Energy shift of Fe-K fluorescence lines due to low ionization demonstrated with XRISM in Centaurus X-3

Abstract

The Fe Kα fluorescence line at 6.4 keV is a powerful probe of cold matter surrounding X-ray sources and has been widely used in various astrophysical contexts. The X-ray microcalorimeter spectrometer onboard XRISM can measure line shifts with unprecedented precision of 0.2 eV, equivalent to a line-of-sight velocity of 10 km s-1. At this level of accuracy, however, several factors that influence the line energy must be carefully considered prior to astrophysical interpretation. One such important factor is the ionization degree, Feq+. The Kα line shifts redward by 4 eV as q increases from 0 (neutral) to 8 (Ar-like).

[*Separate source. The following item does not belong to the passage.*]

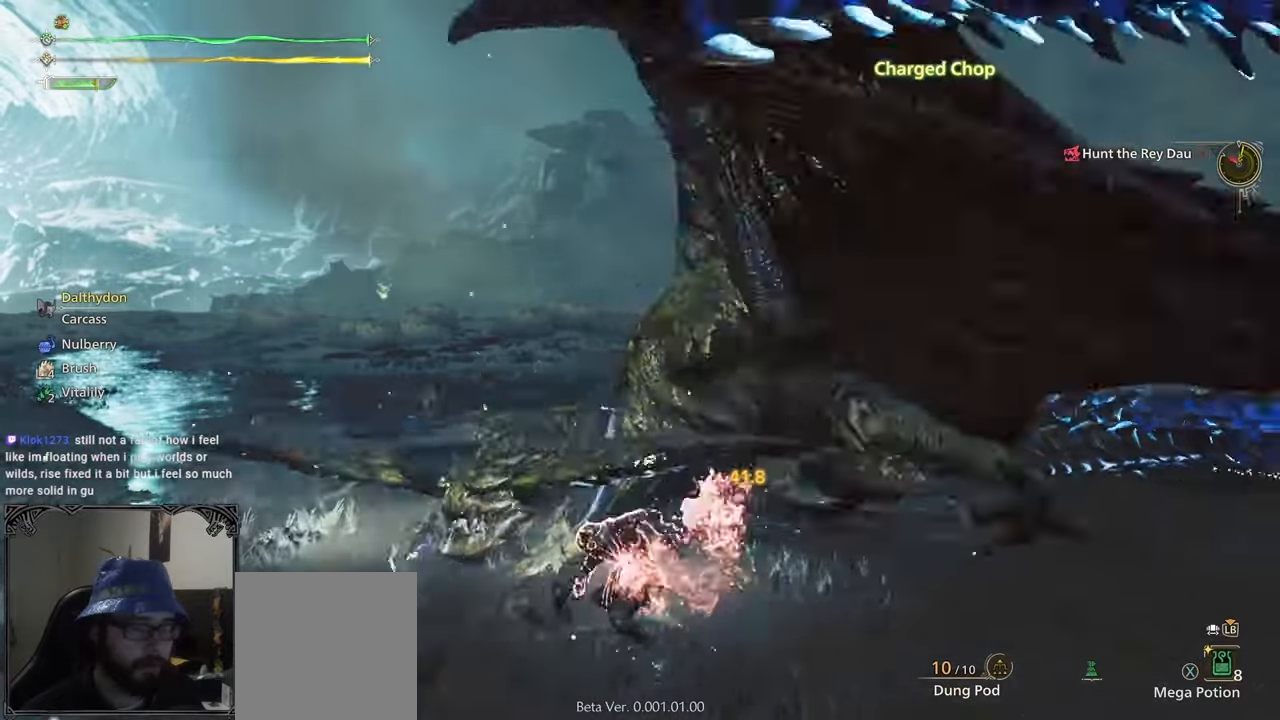
{"buttons": [], "left_stick": "up-left", "right_stick": "center", "events": []}
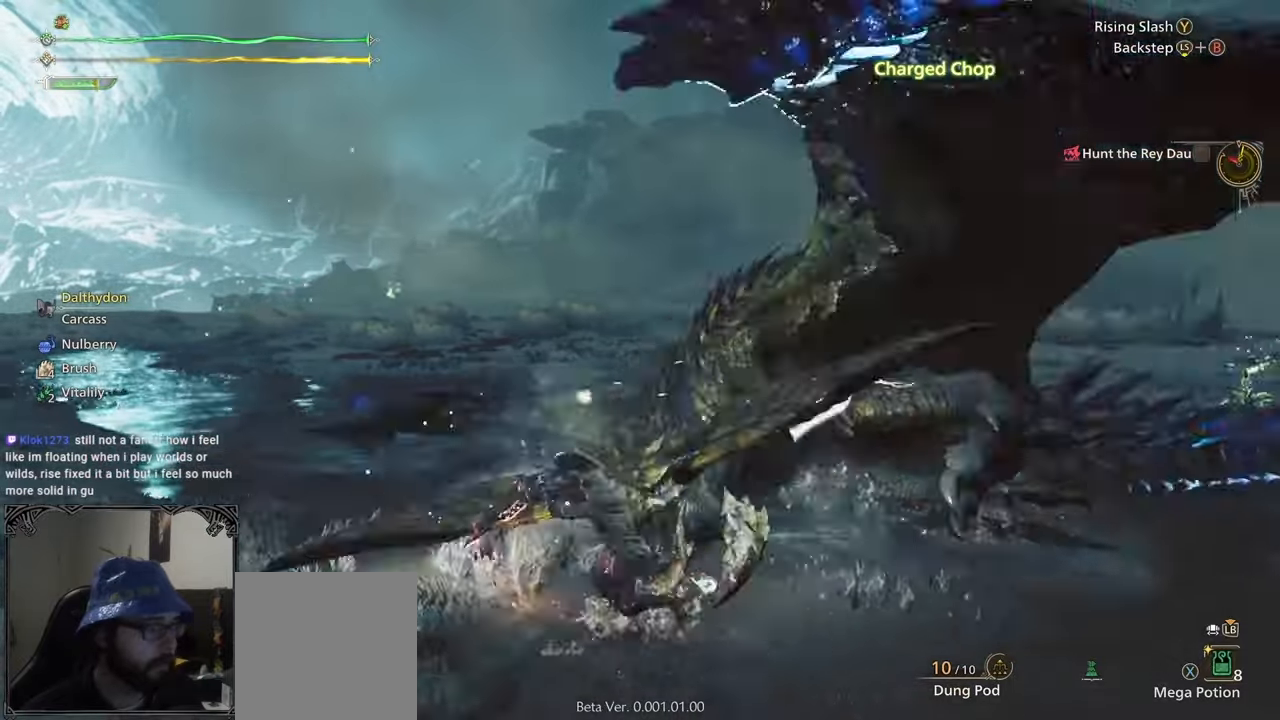
{"buttons": [], "left_stick": "up-right", "right_stick": "center", "events": [[250, "left_stick", "center"], [375, "left_stick", "up-right"], [417, "Y", "down"], [500, "Y", "up"]]}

Additionally, the accompanying Fe Kβ line at 7.06 keV shifts blueward by 30 eV from q=0 to 8. We demonstrate that this effect is actually observable in the XRISM data of the high-mass X-ray binary Centaurus X-3 (Cen X-3). We advocate that the differential energy shift between the Kα and Kβ line provides a robust estimate of q by decoupling from other effects that shift the two lines in the same direction. We derived q 5 (Sc-like) for the fluorescing matter by comparing the observation with atomic structure calculations of our own and in the literature. By accounting for the derived charge state and the corresponding shift in the rest-frame line energy, we made corrections for this effect and reached a consistent residual shift among the Kα, Kβ, and the optical measurement attributable to the systemic velocity of the system. Consequently, we obtained a new constraint on the location of the cold matter. This ionization effect needs to be assessed in all use cases of the Fe Kα line shift beyond Cen X-3, and the proposed metric is generally applicable to all of them.